Por José Joaquín Beeme
Lombardía carece de mar, pero a D’Annunzio la colina boscosa de Castiglione Olona se le antojó isla batida por la tramontana, y la emparentó con la Toscana por su insólita traza renacentista en unos nortes más bien gotizantes.
Todo obra del cardenal Branda Castiglioni, un rico milanés que ejerció de jurisconsulto y diplomático, además de mecenas, erigiendo su ideal humanista en esa ciudad varesina donde, casi centenario, fue a echar los huesos. En su centro y cumbre, lugar hoy de ferias del anticuariado y de conciertos con música de Händel o Monteverdi, se yergue su palacio patricio y una coqueta colegiata, instituida por bula papal (este año redondea seis siglos de su consagración), que custodia una cripta con su tesoro, un colorido baptisterio, una iglesia con estancia oculta en su bóveda y el sarcófago pétreo del fundador, alumbrado por un bizarro candelabro de forja flamenca, accionado mediante un torno, que figura a san Miguel matador de dragones requerido por cuitada doncella.
Nuncio apostólico por gracia de su benefactor, Bonifacio IX, Castiglioni desarrolló sus buenos oficios en la corte de Segismundo de Luxemburgo, emperador de Hungría, y de allí se trajo al pintor Masolino da Panicale, que la historiografía está reivindicando a la altura de su colega Masaccio. A caballo entre el gótico internacional y el renacimiento florentino, osaba pronunciadas perspectivas arquitectónicas, hasta delirantes en su extrema torsión hacia el fondo y hacia lo alto. Suyas son, con el concurso de sus ayudantes (el florentino Paolo Schiavo y el sienés Lorenzo di Pietro, alias Viejales), las secuencias de frescos del altar mayor, con los sucesivos estadios virginales, y del baptisterio, que representa el ciclo de vida y muerte de san Juan Bautista. Una novela gráfica, a nuestros ojos, de audaces combinaciones cromáticas: ¡ese sombrear al modo impresionista!

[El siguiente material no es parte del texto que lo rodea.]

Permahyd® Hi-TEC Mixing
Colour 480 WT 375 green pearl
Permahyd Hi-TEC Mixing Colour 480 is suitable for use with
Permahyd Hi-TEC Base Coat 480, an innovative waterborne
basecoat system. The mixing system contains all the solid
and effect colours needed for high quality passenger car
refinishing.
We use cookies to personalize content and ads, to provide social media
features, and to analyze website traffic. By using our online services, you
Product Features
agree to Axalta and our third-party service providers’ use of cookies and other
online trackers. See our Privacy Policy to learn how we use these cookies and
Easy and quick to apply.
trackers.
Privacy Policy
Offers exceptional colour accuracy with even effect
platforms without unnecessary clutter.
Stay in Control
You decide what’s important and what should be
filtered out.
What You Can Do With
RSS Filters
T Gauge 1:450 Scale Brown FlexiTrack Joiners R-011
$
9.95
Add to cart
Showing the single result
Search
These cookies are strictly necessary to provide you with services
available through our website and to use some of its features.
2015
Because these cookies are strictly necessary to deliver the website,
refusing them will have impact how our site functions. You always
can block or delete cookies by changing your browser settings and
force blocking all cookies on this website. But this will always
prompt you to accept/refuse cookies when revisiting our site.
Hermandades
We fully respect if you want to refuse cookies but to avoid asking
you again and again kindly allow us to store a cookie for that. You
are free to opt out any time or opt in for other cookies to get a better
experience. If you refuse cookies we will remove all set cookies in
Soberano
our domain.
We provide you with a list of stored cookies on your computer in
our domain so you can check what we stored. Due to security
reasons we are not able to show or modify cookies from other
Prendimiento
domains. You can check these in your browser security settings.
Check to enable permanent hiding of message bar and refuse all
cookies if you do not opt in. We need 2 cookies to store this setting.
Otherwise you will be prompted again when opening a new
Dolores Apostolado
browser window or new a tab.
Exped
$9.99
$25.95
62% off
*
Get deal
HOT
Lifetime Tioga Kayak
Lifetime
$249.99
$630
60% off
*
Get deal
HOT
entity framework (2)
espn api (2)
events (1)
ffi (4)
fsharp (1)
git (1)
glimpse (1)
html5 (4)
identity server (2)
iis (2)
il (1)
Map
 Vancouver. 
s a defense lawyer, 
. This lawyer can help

Erosionados hasta la sinopia en su cara norte, expuesta al río Olona, las pinturas murales del bautisterio muestran, al pie del banquete de Herodes, cientos de escarbaduras e incisiones de todas las épocas, manía grafitera o marcaje como de orina de animal en celo, pero fuente de noticias de popular marginalia. Todo bajo la vigilante mirada de un Cristo semidesnudo, bañado por las rizadas aguas del Jordán con que el Bautista le unge y cuyos torneados músculos erizan el verbo de la entregada guía del arzobispado.
En la tasca ubicada en las antiguas caballerizas, al gaznate un Merlot de las vides del castro, reflexiono sobre los oasis, más que islas, de un pasado que emerge, como delgadas voces de una grabación perdida, en nuestro presente fosco y desabrido, y que posiblemente lo redimen con un poco de imaginación transhistórica. Y me vienen a la memoria unas palabras del famoso poeta de los ocasos: “I gigli mandano un profumo acutissimo spirando”.